I agree the situation can be improved. Currently the list of credential sources is hardcoded. Could that be a flag instead so it could be customized if you don't need specific ones, like Google, for example?

jameshartig avatar Oct 18 '24 20:10 jameshartig

At the moment, what is the best recommended workaround for this? It should probably be added to the other bug and added to the documentation on gitlab while this continues. Using the public GCR would likely be a very common application case.

jgsuess avatar Oct 18 '24 22:10 jgsuess

Good morning,

I did not yet receive an explicit ok from gitlab, but so far they said they are not concerned, so I think you're right it's due time to inform the other channel.

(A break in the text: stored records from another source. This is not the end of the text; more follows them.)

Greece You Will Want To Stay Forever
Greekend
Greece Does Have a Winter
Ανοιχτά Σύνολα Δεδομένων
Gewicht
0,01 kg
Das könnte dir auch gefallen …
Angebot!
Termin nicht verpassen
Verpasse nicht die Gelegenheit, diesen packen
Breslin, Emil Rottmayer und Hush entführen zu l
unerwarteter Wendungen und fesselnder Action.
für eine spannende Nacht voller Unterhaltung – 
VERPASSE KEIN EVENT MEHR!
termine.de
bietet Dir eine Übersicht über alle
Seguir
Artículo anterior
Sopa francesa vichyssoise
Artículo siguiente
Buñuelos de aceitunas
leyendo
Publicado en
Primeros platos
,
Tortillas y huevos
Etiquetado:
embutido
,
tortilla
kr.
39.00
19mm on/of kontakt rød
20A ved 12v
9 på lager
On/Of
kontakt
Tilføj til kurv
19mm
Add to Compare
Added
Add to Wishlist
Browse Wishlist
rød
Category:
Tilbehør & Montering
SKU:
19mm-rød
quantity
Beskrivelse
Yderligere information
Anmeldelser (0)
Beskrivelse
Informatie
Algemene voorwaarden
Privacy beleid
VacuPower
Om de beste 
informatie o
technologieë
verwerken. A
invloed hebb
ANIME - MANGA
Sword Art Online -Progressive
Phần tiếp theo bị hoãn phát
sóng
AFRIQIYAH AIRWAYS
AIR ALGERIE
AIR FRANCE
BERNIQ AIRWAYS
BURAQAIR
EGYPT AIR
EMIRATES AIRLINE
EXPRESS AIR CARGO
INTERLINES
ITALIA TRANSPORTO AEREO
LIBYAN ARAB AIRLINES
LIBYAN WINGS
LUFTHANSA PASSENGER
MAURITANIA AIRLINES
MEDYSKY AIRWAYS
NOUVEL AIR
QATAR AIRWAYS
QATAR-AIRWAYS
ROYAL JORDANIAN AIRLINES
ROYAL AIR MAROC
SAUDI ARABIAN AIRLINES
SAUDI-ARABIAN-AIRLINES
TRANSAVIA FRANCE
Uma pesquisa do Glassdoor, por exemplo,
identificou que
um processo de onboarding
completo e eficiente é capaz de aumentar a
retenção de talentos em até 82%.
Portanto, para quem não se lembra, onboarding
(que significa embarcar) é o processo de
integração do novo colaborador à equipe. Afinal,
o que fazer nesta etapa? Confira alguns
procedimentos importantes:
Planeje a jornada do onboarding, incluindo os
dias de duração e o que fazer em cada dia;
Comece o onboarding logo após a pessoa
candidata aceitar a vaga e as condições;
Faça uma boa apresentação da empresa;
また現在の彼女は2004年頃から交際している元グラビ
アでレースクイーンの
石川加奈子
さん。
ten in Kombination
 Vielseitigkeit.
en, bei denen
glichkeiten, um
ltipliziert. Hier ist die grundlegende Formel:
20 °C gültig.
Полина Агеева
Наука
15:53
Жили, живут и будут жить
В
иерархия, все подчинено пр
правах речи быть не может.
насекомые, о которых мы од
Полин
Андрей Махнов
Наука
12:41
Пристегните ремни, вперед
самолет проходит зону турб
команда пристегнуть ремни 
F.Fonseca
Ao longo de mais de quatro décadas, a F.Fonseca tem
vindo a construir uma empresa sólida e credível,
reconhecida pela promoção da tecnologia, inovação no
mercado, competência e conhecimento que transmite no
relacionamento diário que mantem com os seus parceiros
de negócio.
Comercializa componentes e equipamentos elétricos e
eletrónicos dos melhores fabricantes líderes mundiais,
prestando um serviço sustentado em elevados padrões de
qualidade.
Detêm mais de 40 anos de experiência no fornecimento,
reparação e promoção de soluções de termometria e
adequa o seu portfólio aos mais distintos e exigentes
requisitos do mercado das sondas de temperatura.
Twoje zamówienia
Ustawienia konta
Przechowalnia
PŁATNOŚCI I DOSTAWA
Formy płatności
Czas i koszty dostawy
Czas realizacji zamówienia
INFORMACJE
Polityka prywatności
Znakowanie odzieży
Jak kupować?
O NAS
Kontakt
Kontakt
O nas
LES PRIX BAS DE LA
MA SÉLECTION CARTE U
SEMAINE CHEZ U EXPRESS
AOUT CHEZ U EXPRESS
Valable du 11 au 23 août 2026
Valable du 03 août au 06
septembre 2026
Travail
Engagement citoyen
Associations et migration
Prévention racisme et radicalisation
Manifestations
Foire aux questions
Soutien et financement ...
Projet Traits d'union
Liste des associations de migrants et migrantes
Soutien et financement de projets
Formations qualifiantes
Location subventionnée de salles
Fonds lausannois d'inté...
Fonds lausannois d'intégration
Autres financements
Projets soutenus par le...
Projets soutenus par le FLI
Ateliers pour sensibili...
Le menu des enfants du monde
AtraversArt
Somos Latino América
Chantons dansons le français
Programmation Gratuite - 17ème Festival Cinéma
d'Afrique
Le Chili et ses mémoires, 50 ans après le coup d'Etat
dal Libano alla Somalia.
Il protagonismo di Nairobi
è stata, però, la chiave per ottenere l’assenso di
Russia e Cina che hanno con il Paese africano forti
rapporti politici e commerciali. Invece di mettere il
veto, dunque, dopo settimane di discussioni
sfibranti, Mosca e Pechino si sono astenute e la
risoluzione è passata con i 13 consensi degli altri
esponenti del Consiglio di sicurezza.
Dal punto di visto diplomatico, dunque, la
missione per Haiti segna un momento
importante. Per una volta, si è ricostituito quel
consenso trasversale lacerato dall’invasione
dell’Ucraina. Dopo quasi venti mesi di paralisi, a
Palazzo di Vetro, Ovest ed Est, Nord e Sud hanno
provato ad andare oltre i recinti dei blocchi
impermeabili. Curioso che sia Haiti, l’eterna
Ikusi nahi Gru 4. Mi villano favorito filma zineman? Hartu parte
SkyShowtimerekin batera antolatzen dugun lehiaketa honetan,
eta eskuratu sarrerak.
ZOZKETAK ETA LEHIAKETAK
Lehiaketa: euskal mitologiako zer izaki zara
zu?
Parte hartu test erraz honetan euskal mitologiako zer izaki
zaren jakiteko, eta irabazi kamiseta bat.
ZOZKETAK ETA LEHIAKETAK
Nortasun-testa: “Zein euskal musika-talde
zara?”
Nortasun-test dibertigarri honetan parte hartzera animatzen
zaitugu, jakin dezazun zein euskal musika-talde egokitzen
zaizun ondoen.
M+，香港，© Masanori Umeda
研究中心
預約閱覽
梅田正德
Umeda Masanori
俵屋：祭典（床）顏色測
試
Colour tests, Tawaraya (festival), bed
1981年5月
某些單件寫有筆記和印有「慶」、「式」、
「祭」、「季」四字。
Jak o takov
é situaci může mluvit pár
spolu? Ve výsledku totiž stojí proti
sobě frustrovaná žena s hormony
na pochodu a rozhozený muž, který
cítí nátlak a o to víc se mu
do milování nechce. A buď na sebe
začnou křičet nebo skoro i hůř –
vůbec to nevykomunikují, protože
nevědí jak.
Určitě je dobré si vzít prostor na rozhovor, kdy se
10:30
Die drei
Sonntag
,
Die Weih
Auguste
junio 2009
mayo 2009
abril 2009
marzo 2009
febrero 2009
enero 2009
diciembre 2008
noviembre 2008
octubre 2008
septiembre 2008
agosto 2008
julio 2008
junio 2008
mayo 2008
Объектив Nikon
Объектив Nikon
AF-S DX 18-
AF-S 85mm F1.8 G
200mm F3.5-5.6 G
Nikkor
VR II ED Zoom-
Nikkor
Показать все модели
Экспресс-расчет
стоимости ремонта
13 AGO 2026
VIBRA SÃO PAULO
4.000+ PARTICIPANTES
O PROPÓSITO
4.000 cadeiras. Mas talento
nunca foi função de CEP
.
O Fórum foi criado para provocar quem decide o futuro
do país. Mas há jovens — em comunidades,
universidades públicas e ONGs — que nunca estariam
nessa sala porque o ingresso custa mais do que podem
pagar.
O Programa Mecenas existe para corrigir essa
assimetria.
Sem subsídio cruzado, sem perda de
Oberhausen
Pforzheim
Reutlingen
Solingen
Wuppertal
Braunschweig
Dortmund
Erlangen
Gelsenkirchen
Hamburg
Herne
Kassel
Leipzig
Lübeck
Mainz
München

I think @jameshartig's solution is the neatest so far as adding the feature flag impacts a lot more than just this bug, at least it also takes way longer to start a runner on their side (hence no default).

I agree the situation can be improved. Currently the list of credential sources is hardcoded. Could that be a flag instead so it could be customized if you don't need specific ones, like Google, for example?

in fear of repeating myself:

That's the downside of doing things implicitly, it works out of the box until it doesn't, and then everybody gets confused.

But I think even though the change would be easy it would be very difficult to get it in as it breaks both the user interface and philosophy.

mzihlmann avatar Oct 18 '24 23:10 mzihlmann

I would agree that implicit is a bad idea. A good documentation that explains how this happens would be the preferred choice from my perspective. Otherwise, when you start trying to understand how it does something you end up with a question. So how does that even work? The behaviour becomes counterintuitive.

jgsuess avatar Oct 19 '24 00:10 jgsuess

I think the default could be what is hardcoded now to not make it more complicated for anyone who is fine with the current keychain. Something like --cred-sources with a default value of "google,ecr,acr,gitlab".

jameshartig avatar Oct 19 '24 01:10 jameshartig